Un aspect essentiel de ces droits réside dans la capacité à les défendre face à des usages concurrents non durables, comme la pêche industrielle. Même dans les pays qui soutiennent les pêches artisanales et interdisent la pêche industrielle dans les zones côtières, les APAC peinent à faire respecter ces interdictions. Un effort mondial est nécessaire pour mettre en œuvre et garantir ces droits.
En tant qu’association internationale œuvrant pour la reconnaissance appropriée et le soutien des territoires de vie à travers le monde, nous nous engageons collectivement à accompagner, en partenariat avec les communautés et les organisations de soutien à l’échelle locale et nationale, la documentation d’un nombre croissant de territoires de vie marins et côtiers au cours des cinq prochaines années.

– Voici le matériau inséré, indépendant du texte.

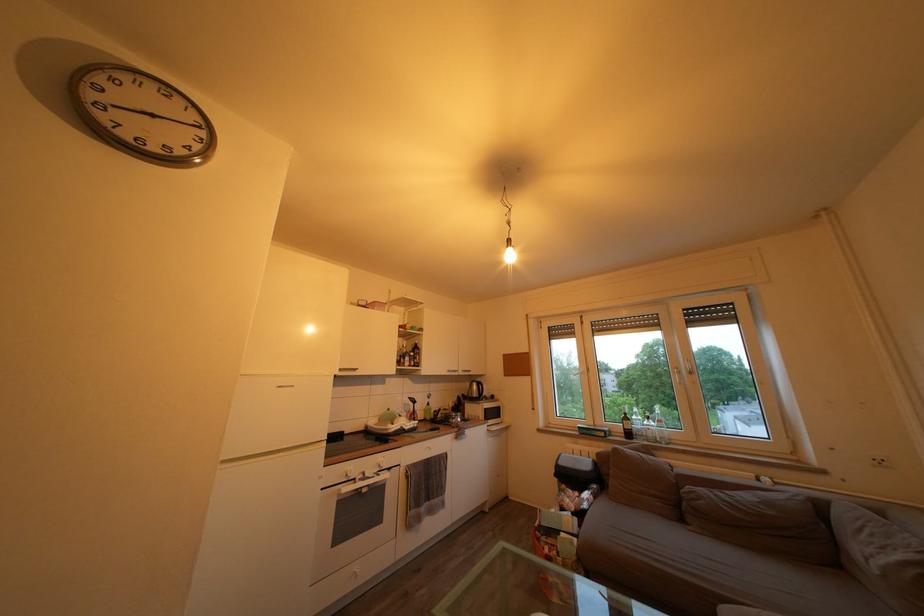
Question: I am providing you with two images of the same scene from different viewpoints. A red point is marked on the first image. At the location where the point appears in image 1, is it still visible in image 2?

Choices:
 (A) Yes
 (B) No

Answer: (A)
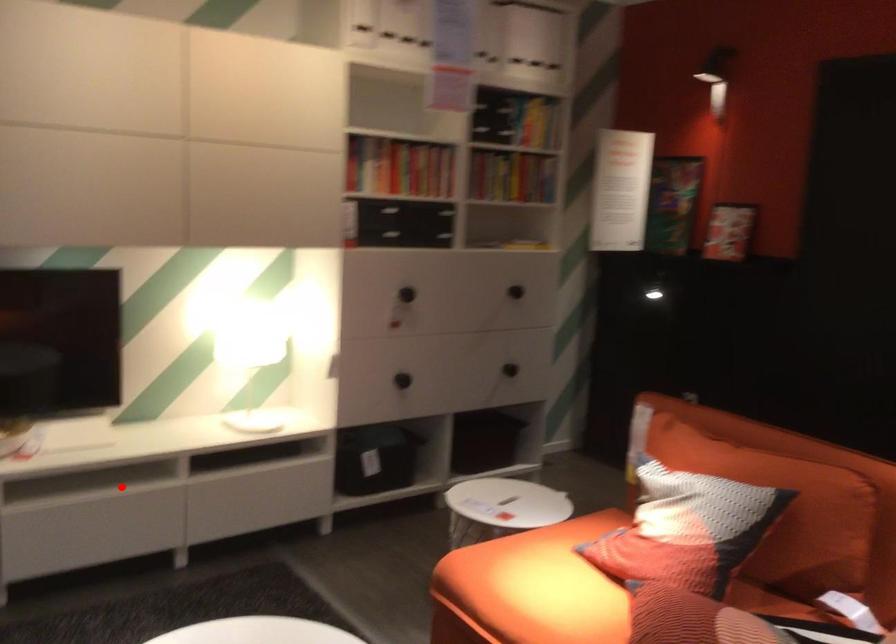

Cette documentation est menée par les communautés gardiennes et coutumières des APAC elles-mêmes. Nous veillerons à ce que nos organisations Membres, les réseaux nationaux APAC et les consortiums régionaux disposent des ressources nécessaires via des mécanismes financiers supervisés par les gouvernements, les instances intergouvernementales et les bailleurs de fonds de la conservation, pour documenter leurs territoires de vie marins dans une perspective de long terme de préservation et de défense de ces territoires.
D’ici 2026, nous visons à co-créer et diffuser douze études de cas illustrant la durabilité et la défense des APAC territoires de vie marins et côtiers. Nous prévoyons également de documenter cinq APAC marines et côtières à l’aide du processus de renforcement autonome des APAC, et de soutenir leur inscription dans le registre mondial des APAC d’ici 2028, puis cinq autres d’ici 2030.